Cost-Effectiveness of Cryopreserved vs Liquid-Stored Platelets for Managing Surgical Bleeding
- PMID: 41360729
- PMCID: PMC12687093
- DOI: 10.1001/jamanetworkopen.2025.54363
Cost-Effectiveness of Cryopreserved vs Liquid-Stored Platelets for Managing Surgical Bleeding
Abstract
Importance: Platelet transfusion is critical in managing major bleeding, but access to liquid-stored platelets is limited by their 5- to 7-day shelf life. Cryopreserved platelets last up to 2 years and may improve availability, although their cost-effectiveness remains uncertain.
Objective: To evaluate the cost-effectiveness of cryopreserved platelets vs liquid-stored platelets for managing surgical bleeding.
Design, setting, and participants: An economic evaluation was conducted from the Australian government funder perspective alongside the CLIP-II randomized clinical trial, following intention-to-treat principles. Adult patients (age ≥18 years) undergoing cardiac surgery at 11 Australian tertiary hospitals between August 2021 and April 2024 were screened for eligibility. Eligible patients were those at high risk for platelet transfusion, identified by risk prediction score or clinician judgment, excluding female patients aged 18 to 55 years who were rhesus D (RhD) negative or with unknown RhD status and patients with coagulopathy or prior thromboembolism. Data were analyzed between January and April 2025.

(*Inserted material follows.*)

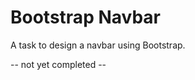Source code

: Bootstrap Navbar
====================

A task to design a navbar using Bootstrap.

 -- not yet completed --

Interventions: Participants received at least 3 units of either cryopreserved or liquid-stored platelets intraoperatively or within 24 hours postsurgery.

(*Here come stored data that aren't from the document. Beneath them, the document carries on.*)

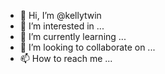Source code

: - 👋 Hi, I’m @kellytwin
- 👀 I’m interested in ...
- 🌱 I’m currently learning ...
- 💞️ I’m looking to collaborate on ...
- 📫 How to reach me ...

<!---
kellytwin/kellytwin is a ✨ special ✨ repository because its `README.md` (this file) appears on your GitHub profile.
You can click the Preview link to take a look at your changes.
--->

Main outcomes and measures: Costs were estimated in 2023 Australian dollars (A$) by assigning unit costs to patient-level resource use in each trial group, including intensive care unit (ICU) admissions, hospitalizations, and blood products. Effectiveness measures included postoperative bleeding volume (first 24 hours post-ICU admission and total), 90-day mortality, type 4 bleeding (based on the Bleeding Academic Research Consortium criteria), and serious adverse events. Given the 90-day follow-up period, discounting was not applied.

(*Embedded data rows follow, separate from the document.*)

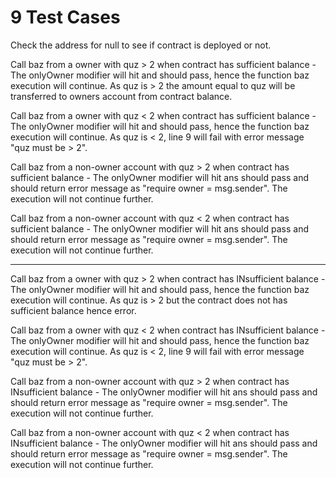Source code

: 9 Test Cases
=================

Check the address for null to see if contract is deployed or not.

Call baz from a owner with quz > 2 when contract has sufficient balance - The onlyOwner modifier will hit and should pass, hence the function baz execution will continue. As quz is > 2 the amount equal to quz will be transferred to owners account from contract balance.

Call baz from a owner with quz < 2 when contract has sufficient balance - The onlyOwner modifier will hit and should pass, hence the function baz execution will continue. As quz is < 2, line 9 will fail with error message "quz must be > 2".

Call baz from a non-owner account  with quz > 2 when contract has sufficient balance -  The onlyOwner modifier will hit ans should pass and should return error message as "require owner = msg.sender". The execution will not continue further.

Call baz from a non-owner account  with quz < 2 when contract has sufficient balance -  The onlyOwner modifier will hit ans should pass and should return error message as "require owner = msg.sender". The execution will not continue further.

------------

Call baz from a owner with quz > 2 when contract has INsufficient balance - The onlyOwner modifier will hit and should pass, hence the function baz execution will continue. As quz is > 2 but the contract does not has sufficient balance hence error.

Call baz from a owner with quz < 2 when contract has INsufficient balance - The onlyOwner modifier will hit and should pass, hence the function baz execution will continue. As quz is < 2, line 9 will fail with error message "quz must be > 2".

Call baz from a non-owner account  with quz > 2 when contract has INsufficient balance -  The onlyOwner modifier will hit ans should pass and should return error message as "require owner = msg.sender". The execution will not continue further.

Call baz from a non-owner account  with quz < 2 when contract has INsufficient balance -  The onlyOwner modifier will hit ans should pass and should return error message as "require owner = msg.sender". The execution will not continue further.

Results: Among 202 participants (median [IQR] age, 66 [57-74] years, 153 [75.7%] male), 104 received cryopreserved platelets and 98 received liquid-stored platelets. The mean difference in per-patient cost was A$15 035 (95% CI, -A$1878 to A$31 949) with cryopreserved platelets vs liquid-stored platelets. Mean blood loss within 24 hours following ICU admission was 121 (95% CI, 5 to 237) mL higher, total postoperative blood loss was 504 (95% CI, 145 to 862) mL higher, and type 4 bleeding was 12.3% (95% CI, 1% to 23.6%) higher with cryopreserved platelets compared with liquid-stored platelets. The difference in 90-day mortality between cryopreserved platelet and liquid-stored platelet groups was not statistically significant (7.4% [95% CI, -0.3% to 15.1%]). Only 1 serious adverse event was observed in each group.
Conclusions and relevance: In this economic evaluation, cryopreserved platelets were dominated by liquid-stored platelets for managing bleeding in cardiac surgery. Further research is needed to assess the potential economic benefits of cryopreserved platelets in broader populations, particularly in regional and remote hospitals where platelet availability is limited.